His mentor, top rating 2GB radio host Ben Fordham is proud to call Jack his mate and considers him a young man on a big mission.

Wheat harvesting
A farmer harvests wheat. PHOTO: CNS/Pascal Rossignol, Reuters

“Jack Berne is a little legend,” he said.

“His creativity and enthusiasm is contagious and I love what he’s done to support the bush.

“He’s got all the qualities that we need in a leader.

“There’s nothing stopping him, he might even be Prime Minister one day.”

For Jack, one of the toughest aspects of his charity work is sifting through the hundreds of requests for help from struggling Aussie farmers.

“We are now getting emails from farmers caught up in these terrible floods, life on the land really can be incredibly tough.”

He said some of the emails he’s received have made him cry of both heartbreak and happiness.

“Farmers apply to us for assistance and we check it out and make sure they are applying for the right reasons and then we offer to pay for things like their electricity bills, or some cattle feed or whatever they need,” he said.

“We are now getting emails from farmers caught up in these terrible floods, life on the land really can be incredibly tough.

“So many of the stories are heartbreaking, they make you tear up and really touch your heart, although the one thing I have found is that despite how tough a time they are going through they always have a smile on their face.

“A lot of it is pretty tough to hear, particularly as a kid, I guess it’s made me grow up a little quicker.”

Jack Berne has his own charity and known worldwide for Fiver for a Farmer.

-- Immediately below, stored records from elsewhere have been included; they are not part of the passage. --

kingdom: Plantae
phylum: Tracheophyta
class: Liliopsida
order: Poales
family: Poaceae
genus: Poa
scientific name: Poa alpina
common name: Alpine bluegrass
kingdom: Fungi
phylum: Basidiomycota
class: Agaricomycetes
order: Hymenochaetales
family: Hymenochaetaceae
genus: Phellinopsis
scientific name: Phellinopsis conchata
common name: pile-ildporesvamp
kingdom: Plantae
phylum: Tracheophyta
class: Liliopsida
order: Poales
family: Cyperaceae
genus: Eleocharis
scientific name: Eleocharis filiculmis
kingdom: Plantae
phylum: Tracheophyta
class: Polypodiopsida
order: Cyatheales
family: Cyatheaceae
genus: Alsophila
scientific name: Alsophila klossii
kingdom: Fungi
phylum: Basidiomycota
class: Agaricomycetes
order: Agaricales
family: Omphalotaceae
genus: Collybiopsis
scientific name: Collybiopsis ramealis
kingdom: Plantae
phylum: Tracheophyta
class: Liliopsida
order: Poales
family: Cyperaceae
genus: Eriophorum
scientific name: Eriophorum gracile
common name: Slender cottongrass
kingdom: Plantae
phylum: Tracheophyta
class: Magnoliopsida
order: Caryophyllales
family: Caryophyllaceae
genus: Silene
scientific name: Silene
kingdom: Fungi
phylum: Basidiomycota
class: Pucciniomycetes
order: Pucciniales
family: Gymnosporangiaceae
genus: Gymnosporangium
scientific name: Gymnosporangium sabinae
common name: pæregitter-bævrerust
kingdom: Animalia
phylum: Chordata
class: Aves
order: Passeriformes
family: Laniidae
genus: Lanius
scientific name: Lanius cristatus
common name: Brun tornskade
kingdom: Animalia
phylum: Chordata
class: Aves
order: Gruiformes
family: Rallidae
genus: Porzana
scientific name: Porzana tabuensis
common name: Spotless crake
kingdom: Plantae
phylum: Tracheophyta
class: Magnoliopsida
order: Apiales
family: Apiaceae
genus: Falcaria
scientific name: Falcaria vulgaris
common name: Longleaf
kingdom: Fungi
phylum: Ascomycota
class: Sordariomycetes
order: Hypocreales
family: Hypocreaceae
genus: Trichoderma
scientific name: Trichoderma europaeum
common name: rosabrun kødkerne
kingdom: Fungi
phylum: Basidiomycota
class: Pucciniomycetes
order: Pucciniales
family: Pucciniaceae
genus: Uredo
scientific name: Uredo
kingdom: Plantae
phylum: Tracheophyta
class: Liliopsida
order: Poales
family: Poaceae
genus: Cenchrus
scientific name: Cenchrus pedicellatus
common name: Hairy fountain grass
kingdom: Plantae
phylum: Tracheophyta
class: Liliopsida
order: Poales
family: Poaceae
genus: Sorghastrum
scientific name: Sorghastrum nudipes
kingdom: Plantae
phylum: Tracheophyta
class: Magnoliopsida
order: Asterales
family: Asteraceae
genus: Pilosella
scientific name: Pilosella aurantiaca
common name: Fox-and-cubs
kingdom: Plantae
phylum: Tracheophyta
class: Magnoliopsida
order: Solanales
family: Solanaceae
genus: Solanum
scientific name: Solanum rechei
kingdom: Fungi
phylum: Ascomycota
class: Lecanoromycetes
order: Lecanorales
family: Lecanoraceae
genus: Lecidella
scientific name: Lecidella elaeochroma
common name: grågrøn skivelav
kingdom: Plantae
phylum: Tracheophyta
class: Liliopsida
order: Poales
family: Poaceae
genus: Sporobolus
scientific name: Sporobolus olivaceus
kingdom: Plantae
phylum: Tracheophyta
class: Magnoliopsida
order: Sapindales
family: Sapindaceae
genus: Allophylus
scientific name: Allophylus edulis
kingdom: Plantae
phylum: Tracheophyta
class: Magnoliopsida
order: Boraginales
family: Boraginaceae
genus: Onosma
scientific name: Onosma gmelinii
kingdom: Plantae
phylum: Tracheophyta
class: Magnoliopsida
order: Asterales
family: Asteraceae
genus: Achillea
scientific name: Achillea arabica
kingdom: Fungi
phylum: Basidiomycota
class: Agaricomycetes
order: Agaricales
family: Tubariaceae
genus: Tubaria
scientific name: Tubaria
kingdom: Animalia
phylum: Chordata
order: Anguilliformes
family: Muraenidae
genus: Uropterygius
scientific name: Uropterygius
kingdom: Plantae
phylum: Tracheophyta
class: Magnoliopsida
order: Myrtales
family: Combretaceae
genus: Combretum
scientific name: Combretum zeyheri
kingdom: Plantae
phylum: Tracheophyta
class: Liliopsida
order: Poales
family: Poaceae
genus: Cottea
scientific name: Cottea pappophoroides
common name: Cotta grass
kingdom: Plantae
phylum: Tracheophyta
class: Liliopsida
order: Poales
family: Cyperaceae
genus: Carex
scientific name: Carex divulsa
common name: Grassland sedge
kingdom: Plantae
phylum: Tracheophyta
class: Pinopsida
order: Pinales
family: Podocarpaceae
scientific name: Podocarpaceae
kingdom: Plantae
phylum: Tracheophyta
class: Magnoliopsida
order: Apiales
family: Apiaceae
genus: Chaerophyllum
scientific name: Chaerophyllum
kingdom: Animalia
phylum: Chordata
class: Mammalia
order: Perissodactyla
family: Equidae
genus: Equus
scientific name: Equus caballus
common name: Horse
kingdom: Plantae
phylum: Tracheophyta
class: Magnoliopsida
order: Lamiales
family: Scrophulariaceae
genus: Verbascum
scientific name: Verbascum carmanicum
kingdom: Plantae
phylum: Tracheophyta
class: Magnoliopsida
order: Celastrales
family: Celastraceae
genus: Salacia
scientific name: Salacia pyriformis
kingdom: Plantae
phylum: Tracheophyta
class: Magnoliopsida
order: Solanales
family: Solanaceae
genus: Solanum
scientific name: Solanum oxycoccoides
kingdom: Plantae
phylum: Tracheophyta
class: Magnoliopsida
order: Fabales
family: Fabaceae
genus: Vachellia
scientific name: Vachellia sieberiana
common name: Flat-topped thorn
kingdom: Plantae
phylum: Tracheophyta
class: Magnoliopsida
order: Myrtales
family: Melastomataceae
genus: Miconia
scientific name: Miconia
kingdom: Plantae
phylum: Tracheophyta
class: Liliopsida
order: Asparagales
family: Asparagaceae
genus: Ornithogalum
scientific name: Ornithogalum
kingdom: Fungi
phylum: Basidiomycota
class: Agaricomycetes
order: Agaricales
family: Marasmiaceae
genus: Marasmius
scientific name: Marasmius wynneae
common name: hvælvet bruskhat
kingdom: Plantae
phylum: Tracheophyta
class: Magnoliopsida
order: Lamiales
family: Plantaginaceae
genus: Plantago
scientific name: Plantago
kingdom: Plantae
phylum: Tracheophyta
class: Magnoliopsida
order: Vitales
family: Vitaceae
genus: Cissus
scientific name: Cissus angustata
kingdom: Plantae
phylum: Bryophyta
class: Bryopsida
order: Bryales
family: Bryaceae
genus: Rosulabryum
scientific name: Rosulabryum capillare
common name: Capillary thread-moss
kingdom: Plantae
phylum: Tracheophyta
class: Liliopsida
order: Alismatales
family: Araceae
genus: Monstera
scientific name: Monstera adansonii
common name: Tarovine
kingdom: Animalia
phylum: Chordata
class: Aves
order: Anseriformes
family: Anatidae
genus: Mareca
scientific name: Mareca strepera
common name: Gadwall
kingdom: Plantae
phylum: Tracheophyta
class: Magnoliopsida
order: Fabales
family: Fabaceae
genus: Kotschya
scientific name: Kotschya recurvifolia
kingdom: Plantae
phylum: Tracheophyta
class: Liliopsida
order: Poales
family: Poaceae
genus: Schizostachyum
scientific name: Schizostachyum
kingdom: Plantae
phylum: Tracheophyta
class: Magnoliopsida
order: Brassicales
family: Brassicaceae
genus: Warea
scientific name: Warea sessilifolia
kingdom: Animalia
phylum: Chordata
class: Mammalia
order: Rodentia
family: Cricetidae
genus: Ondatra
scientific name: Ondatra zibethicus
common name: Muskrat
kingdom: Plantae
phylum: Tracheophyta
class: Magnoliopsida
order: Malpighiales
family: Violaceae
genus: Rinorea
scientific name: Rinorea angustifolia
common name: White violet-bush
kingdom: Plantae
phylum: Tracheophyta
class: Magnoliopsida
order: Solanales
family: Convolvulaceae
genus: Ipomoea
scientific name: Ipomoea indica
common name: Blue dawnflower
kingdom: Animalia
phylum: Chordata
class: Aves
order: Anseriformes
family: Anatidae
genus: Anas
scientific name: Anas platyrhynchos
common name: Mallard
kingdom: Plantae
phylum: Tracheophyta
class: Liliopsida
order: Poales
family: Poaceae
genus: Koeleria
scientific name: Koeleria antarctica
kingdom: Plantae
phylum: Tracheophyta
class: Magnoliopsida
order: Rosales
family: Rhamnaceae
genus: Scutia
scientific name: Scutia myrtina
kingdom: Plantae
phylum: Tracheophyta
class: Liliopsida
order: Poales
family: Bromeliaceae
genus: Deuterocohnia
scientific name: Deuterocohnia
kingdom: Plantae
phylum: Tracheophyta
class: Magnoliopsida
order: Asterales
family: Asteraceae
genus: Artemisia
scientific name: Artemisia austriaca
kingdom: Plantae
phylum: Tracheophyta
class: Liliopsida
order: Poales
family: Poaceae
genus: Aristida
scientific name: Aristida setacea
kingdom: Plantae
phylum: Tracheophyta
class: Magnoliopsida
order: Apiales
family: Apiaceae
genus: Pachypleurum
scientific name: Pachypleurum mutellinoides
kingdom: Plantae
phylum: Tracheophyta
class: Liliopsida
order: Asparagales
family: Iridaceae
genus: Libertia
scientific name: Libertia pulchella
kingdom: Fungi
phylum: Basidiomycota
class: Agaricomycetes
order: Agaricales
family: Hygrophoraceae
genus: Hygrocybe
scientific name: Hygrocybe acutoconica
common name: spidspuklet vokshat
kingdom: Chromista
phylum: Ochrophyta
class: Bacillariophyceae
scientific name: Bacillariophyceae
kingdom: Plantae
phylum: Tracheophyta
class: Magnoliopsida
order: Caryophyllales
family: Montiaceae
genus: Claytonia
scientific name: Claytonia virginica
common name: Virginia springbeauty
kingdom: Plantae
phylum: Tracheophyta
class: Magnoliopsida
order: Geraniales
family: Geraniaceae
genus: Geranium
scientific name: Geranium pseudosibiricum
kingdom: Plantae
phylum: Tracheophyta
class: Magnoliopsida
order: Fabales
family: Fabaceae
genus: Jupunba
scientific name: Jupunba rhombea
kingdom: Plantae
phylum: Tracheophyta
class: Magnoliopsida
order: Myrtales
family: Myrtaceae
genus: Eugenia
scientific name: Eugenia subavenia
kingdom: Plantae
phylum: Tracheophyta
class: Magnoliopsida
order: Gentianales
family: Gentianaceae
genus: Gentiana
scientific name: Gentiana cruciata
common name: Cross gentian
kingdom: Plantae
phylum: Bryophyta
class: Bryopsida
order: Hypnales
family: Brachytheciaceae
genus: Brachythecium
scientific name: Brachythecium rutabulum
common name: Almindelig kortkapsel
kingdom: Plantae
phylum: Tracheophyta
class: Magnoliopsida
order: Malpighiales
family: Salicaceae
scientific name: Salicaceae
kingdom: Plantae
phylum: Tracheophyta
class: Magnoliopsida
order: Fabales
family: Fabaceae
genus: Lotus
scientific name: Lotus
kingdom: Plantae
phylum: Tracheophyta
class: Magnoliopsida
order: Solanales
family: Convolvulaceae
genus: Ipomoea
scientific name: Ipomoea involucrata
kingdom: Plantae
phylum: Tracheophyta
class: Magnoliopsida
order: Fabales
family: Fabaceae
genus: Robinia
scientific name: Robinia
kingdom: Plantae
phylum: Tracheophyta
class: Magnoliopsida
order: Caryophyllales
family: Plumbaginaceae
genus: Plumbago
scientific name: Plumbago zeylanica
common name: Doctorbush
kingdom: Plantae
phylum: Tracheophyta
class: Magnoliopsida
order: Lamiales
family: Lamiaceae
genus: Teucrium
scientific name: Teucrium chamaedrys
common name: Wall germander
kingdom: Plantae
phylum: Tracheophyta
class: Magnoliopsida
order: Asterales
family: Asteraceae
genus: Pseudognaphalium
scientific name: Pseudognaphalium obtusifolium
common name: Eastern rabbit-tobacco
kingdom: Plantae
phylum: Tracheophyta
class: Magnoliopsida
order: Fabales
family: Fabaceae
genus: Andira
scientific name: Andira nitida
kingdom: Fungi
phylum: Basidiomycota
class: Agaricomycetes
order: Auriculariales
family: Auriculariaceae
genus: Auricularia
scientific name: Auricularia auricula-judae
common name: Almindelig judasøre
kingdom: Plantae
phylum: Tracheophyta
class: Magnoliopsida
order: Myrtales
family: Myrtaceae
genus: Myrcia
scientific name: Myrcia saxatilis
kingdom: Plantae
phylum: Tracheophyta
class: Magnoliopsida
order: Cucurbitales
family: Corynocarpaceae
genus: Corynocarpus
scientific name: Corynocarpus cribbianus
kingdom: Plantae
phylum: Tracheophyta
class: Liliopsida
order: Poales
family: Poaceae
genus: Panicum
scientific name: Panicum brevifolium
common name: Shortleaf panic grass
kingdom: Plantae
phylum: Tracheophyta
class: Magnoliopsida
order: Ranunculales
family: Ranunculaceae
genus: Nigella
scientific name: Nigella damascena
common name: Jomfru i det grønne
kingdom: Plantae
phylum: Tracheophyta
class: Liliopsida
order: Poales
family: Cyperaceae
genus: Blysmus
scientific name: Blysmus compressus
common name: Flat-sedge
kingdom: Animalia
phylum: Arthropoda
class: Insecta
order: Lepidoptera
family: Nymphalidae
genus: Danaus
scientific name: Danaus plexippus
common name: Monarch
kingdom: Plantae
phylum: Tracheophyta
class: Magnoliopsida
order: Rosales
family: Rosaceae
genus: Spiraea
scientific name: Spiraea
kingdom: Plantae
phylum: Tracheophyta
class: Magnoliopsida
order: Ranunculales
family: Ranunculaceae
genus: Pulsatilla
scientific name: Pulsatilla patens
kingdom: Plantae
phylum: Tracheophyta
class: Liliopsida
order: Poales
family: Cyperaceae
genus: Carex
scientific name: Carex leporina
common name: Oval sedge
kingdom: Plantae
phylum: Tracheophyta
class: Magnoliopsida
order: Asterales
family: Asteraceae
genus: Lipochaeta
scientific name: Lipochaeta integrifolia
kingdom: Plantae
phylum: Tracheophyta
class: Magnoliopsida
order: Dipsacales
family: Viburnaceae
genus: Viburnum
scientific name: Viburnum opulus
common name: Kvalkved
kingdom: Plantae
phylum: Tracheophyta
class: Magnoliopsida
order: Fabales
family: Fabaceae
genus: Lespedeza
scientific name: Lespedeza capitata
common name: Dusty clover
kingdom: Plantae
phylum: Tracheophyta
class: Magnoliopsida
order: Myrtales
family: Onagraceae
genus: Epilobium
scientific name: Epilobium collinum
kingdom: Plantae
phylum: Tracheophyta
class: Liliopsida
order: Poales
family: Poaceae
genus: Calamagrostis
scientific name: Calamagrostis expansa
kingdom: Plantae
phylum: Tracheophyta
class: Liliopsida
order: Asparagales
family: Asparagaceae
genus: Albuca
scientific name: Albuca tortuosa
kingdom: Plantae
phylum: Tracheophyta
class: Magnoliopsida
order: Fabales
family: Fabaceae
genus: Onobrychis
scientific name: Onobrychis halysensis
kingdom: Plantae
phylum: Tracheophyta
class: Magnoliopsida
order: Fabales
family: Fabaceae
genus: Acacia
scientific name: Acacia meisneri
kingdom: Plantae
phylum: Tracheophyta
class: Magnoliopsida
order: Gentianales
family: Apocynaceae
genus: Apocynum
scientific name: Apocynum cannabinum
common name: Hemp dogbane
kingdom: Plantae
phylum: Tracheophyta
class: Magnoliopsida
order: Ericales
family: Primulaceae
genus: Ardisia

Photo: Supplied
Jack Berne has his own charity and known worldwide for Fiver for a Farmer. Photo: Supplied

His mum Prue agrees that Jack has been a wonderful example not only to little sister Ruby, but to children around the world that despite having a young voice, people are listening to it.

“Watching him grow is a privilege. Lots and lots of moments of being terrified of what he is going to say, but then being in awe when he replies and people do hear him,” she said.

“Back when this all started and Jack was about to appear on Channel 7’s Sunrise show I knew he would be asked questions live on air. I asked him if there was anything he wanted me to write down or find out for him and he replied ‘all good mum, they are just questions’.

“Years later I still cry every time he speaks in public, we are overwhelmed, overjoyed and in awe of our little man.

“I guess one thing that’s really lovely is knowing his faith is top of mind.

“It’s something we find important as a family, constantly reminding Jack and Ruby of our family values, morals and the importance of kindness.”

“We are now getting emails from farmers caught up in these terrible floods, life on the land really can be incredibly tough.”

Through it all, Jack said he has learnt the most important aspects for change is to be “bold and brave”.

“You really are never too young or too small to make a difference,” he said.

“Age is just a number and if you put your mind to it you can do anything.

“I really have come quite a long way, I used to be a quiet kid in the class who hated public speaking but when I started talking about something that I was really passionate about, it was just easy.

“My advice for other kids to make a difference is, just be bold and brave.”